Das neue Nafta-Abkommen, das in USA-Mexiko-Kanada-Abkommen umbenannt wurde, sieht vor, dass Autos, die zu Vorzugsbedingungen in den nordamerikanischen Markt eingeführt werden, zu 40% bis 45% ihres Wertes von (mexikanischen) Arbeitnehmern produziert worden sein müssen, die mindestens 16 US-Dollar pro Stunde verdienen. Ob diese Bestimmung zu höheren Löhnen im Automobilsektor in Mexiko führen oder die Produktion zurück in die USA verlagern wird, wird sich zeigen müssen.
Bedenken rund um TPP 11
TPP 11 bezeichnet das, was von der Transpazifischen Partnerschaft nach dem Ausstieg der USA mit noch elf Mitgliedsländern übrig geblieben und am 30. Dezember 2018 in Kraft getreten ist. Ana Romero von der peruanischen NGO REDGE äusserte sich besorgt über den Druck, den ihre Regierung auf das Parlament ausübt, um TPP 11 zu ratifizieren. Auch das dortige Gesundheitsministerium befürchtet, dass der Zugang zu Medikamenten eingeschränkt wird. Der chilenische Senator Ignacio Latorre verwies ebenfalls auf die in seinem Land laufende Ratifizierung von TPP 11 und die Tatsache, dass sich die Bestimmungen des Abkommens bereits in einer ganzen Reihe neuer FHA widerspiegeln, die ausgehandelt sind oder in Verhandlung sind. Wie Alliance Sud bei den Diskussionen um das blockierte Dienstleistungsabkommen (TISA) und CETA (FHA zwischen der EU und Kanada) kritisiert hat, legen die Megadeals fest, worauf nachher nicht mehr zurückgekommen werden darf.
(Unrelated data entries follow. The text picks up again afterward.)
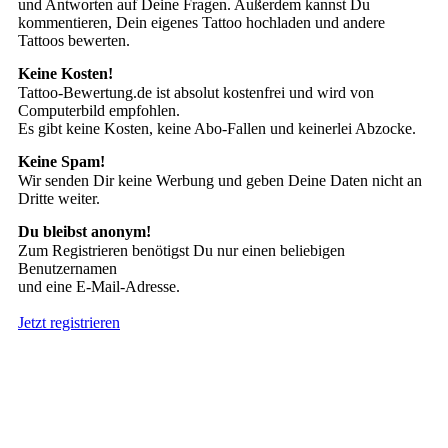
und Antworten auf Deine Fragen. Außerdem kannst Du
kommentieren, Dein eigenes Tattoo hochladen und andere
Tattoos bewerten.
Keine Kosten!
Tattoo-Bewertung.de ist absolut kostenfrei und wird von
Computerbild empfohlen.
Es gibt keine Kosten, keine Abo-Fallen und keinerlei Abzocke.
Keine Spam!
Wir senden Dir keine Werbung und geben Deine Daten nicht an
Dritte weiter.
Du bleibst anonym!
Zum Registrieren benötigst Du nur einen beliebigen
Benutzernamen
und eine E-Mail-Adresse.
Jetzt registrieren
Die neu lancierte Plattform appelliert nicht nur an die lateinamerikanischen Regierungen, auf die Unterzeichnung von Freihandels- und Investitionsabkommen zu verzichten. Wie Alliance Sud verlangt auch sie, dass bestehenden Abkommen von unabhängigen Stellen auf ihre Folgen hin, etwa im Bereich der Menschenrechte, untersucht werden. Und unabhängig von bestehenden Vereinbarungen soll ein Bürgeraudit durchgeführt werden. Anders als in Ecuador sollen dessen Schlüsse jedoch verbindlich sein. Dort befand die unabhängige Kommission CAITISA zwar, dass Investitionsvereinbarungen schädlich seien, was die Regierung aber einfach ignorierte.